== Task item ==
Report every line of the data that includes "text".

Items from a data source
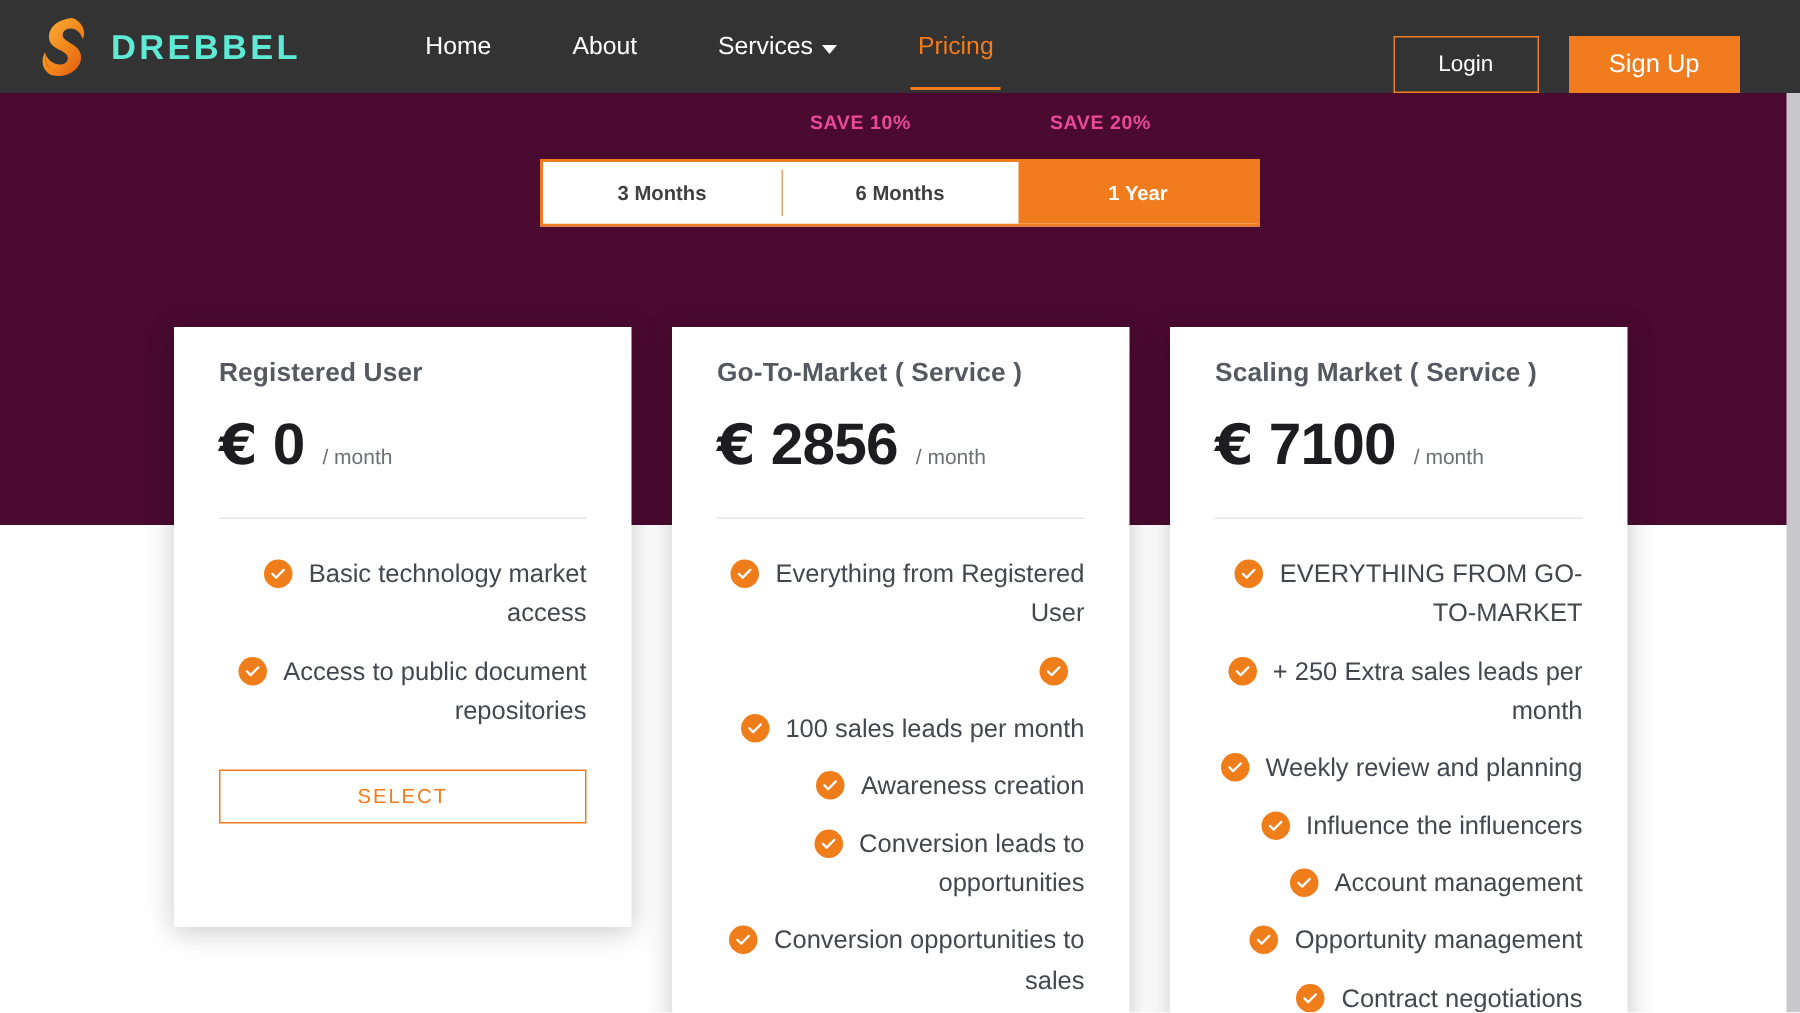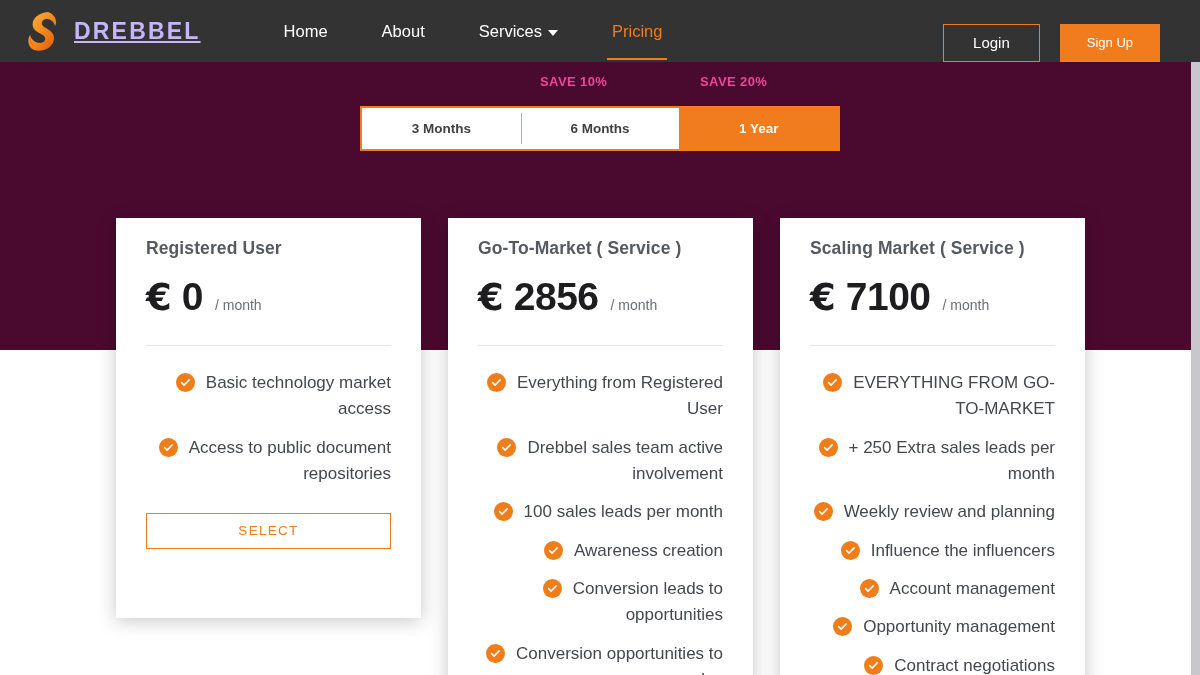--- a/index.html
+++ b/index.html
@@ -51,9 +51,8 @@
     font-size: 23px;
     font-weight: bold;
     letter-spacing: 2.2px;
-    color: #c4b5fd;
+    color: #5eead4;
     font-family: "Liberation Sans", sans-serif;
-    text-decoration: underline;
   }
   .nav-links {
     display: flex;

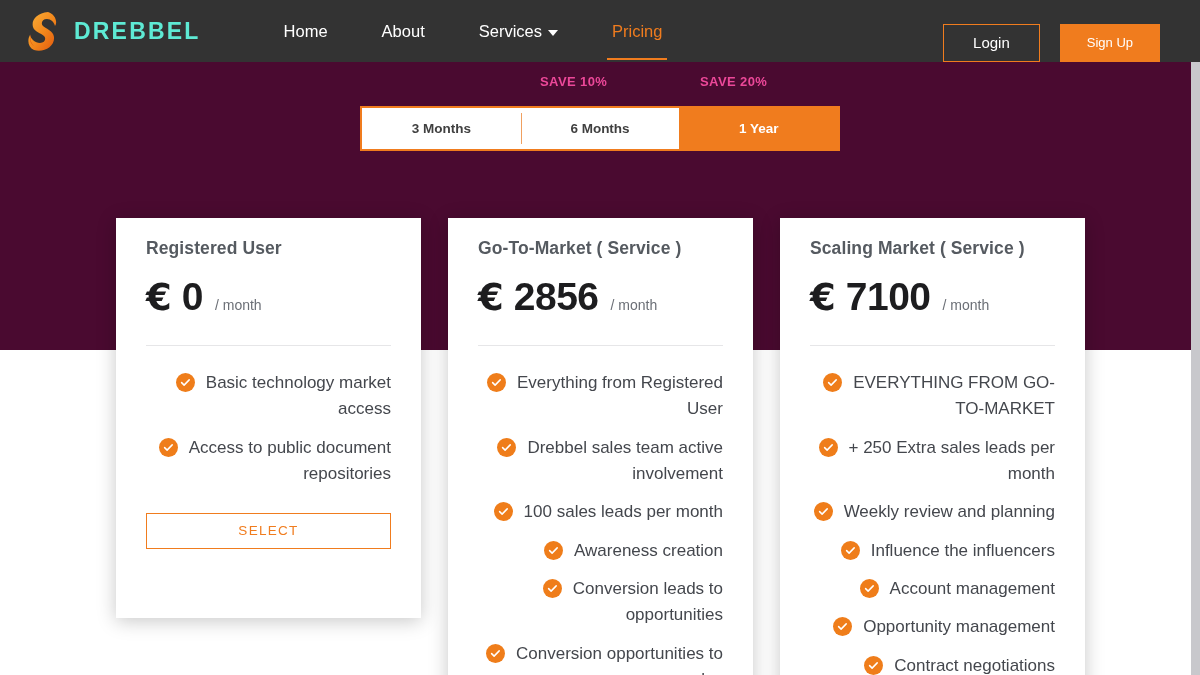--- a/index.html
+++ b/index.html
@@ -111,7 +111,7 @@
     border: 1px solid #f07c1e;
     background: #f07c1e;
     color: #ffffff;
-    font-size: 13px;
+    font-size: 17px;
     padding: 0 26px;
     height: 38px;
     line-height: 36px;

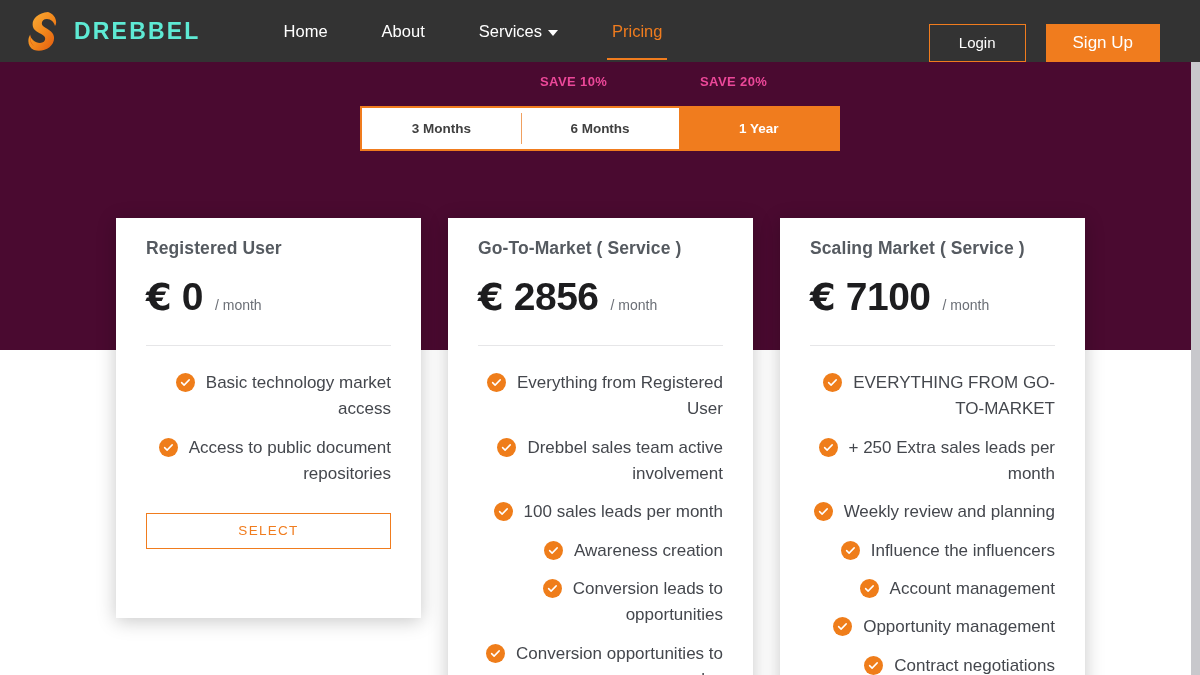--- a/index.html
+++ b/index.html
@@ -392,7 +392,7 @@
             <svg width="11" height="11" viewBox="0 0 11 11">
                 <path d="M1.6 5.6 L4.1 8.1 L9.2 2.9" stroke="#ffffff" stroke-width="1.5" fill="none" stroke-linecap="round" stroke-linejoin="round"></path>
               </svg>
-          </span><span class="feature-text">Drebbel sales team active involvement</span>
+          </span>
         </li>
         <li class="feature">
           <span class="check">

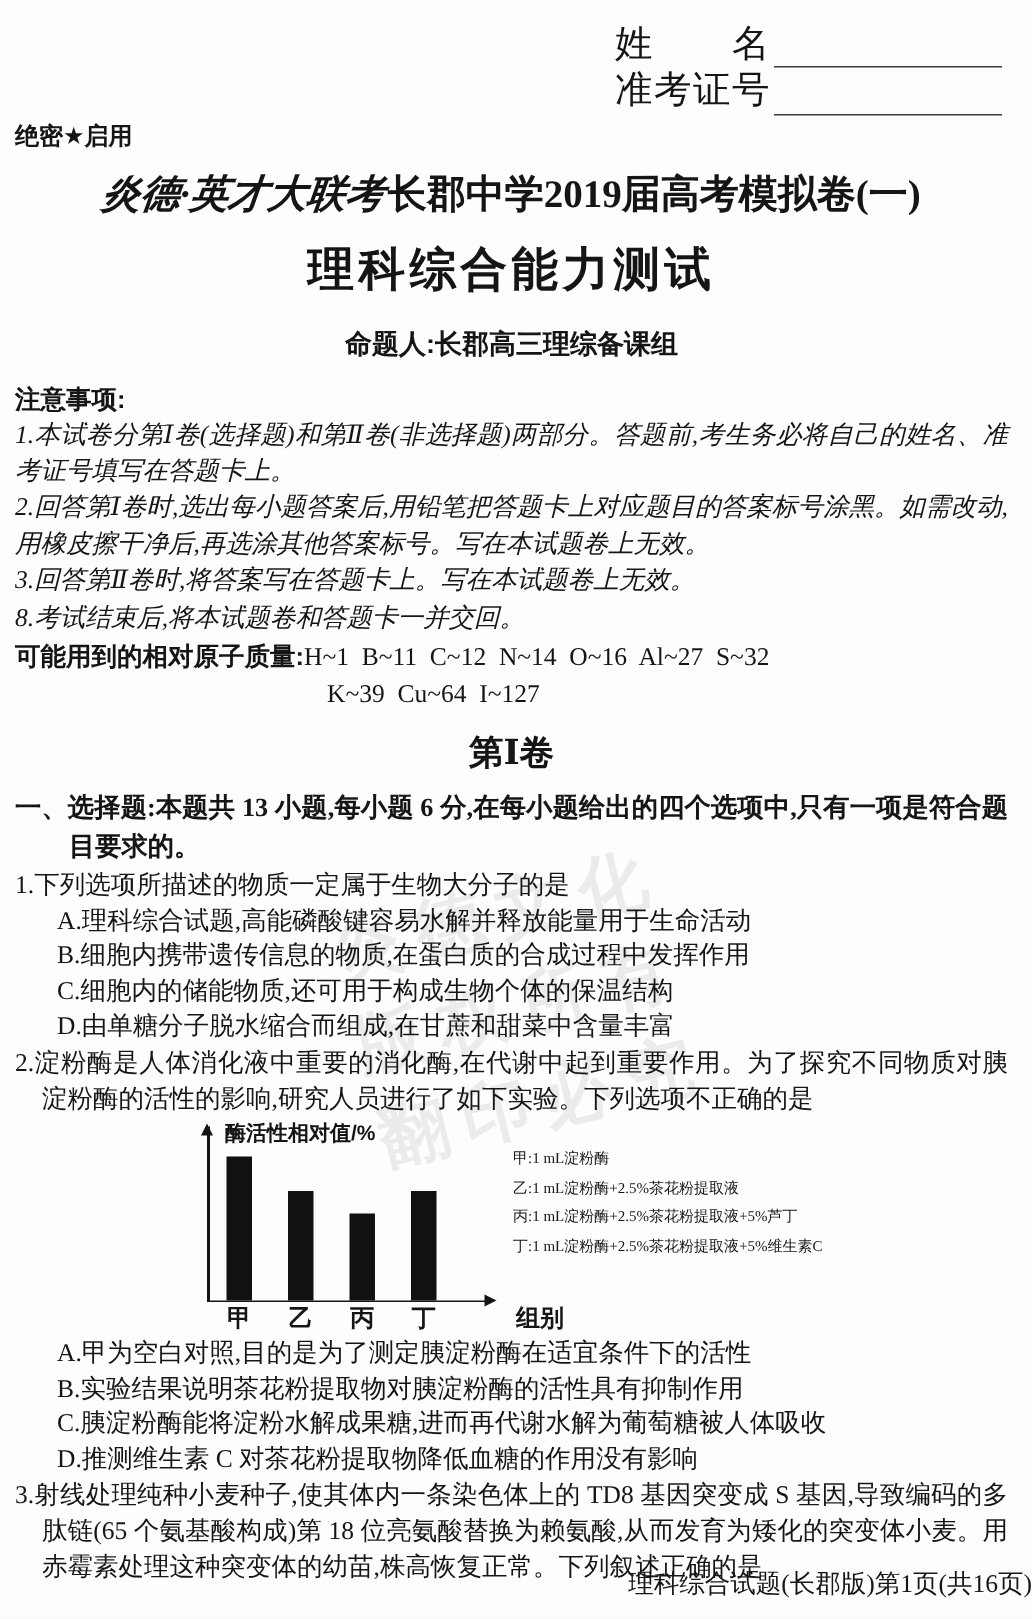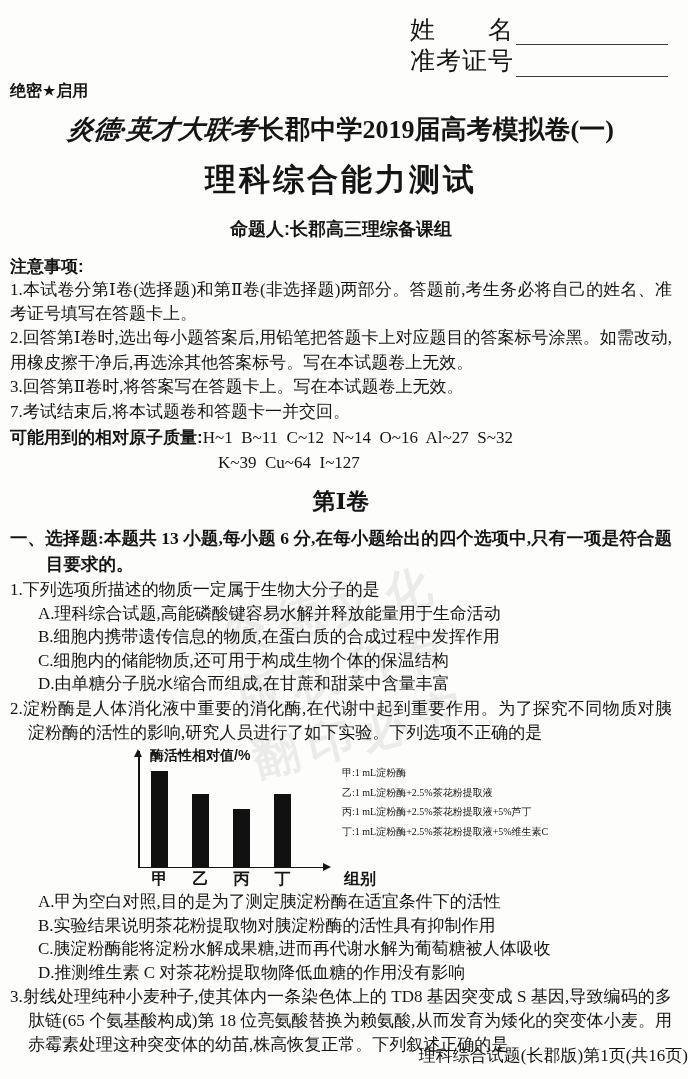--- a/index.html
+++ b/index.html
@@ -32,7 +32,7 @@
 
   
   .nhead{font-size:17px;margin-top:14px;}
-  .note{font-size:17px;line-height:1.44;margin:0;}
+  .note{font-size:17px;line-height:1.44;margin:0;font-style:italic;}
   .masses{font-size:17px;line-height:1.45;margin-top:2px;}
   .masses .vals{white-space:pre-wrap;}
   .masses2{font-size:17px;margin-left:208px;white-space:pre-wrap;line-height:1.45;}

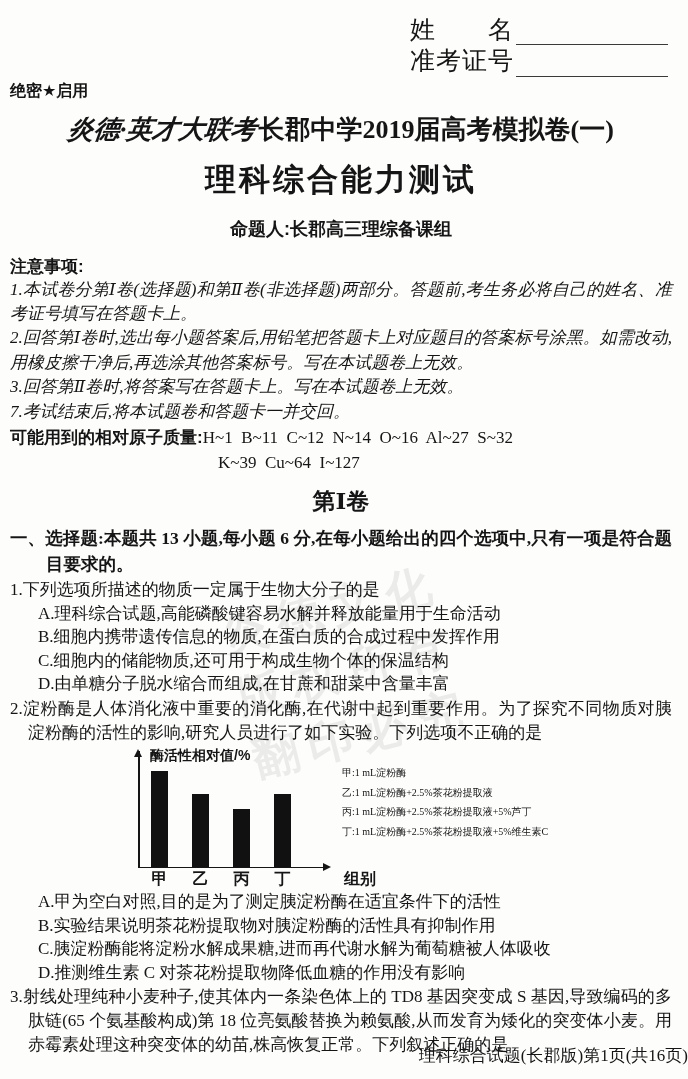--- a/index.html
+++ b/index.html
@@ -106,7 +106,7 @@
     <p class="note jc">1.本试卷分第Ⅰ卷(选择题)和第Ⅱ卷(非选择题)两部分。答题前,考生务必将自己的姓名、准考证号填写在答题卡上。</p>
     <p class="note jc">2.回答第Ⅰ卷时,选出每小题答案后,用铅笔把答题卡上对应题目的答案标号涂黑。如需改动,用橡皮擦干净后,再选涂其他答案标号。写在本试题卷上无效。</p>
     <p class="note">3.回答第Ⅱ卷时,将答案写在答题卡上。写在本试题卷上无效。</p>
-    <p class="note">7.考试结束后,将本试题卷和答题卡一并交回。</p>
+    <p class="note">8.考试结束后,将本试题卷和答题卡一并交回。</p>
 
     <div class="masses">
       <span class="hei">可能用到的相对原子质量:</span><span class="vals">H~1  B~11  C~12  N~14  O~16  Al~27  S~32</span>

== Result of this task ==
-    text-decoration: underline;
-          </span><span class="feature-text">Drebbel sales team active involvement</span>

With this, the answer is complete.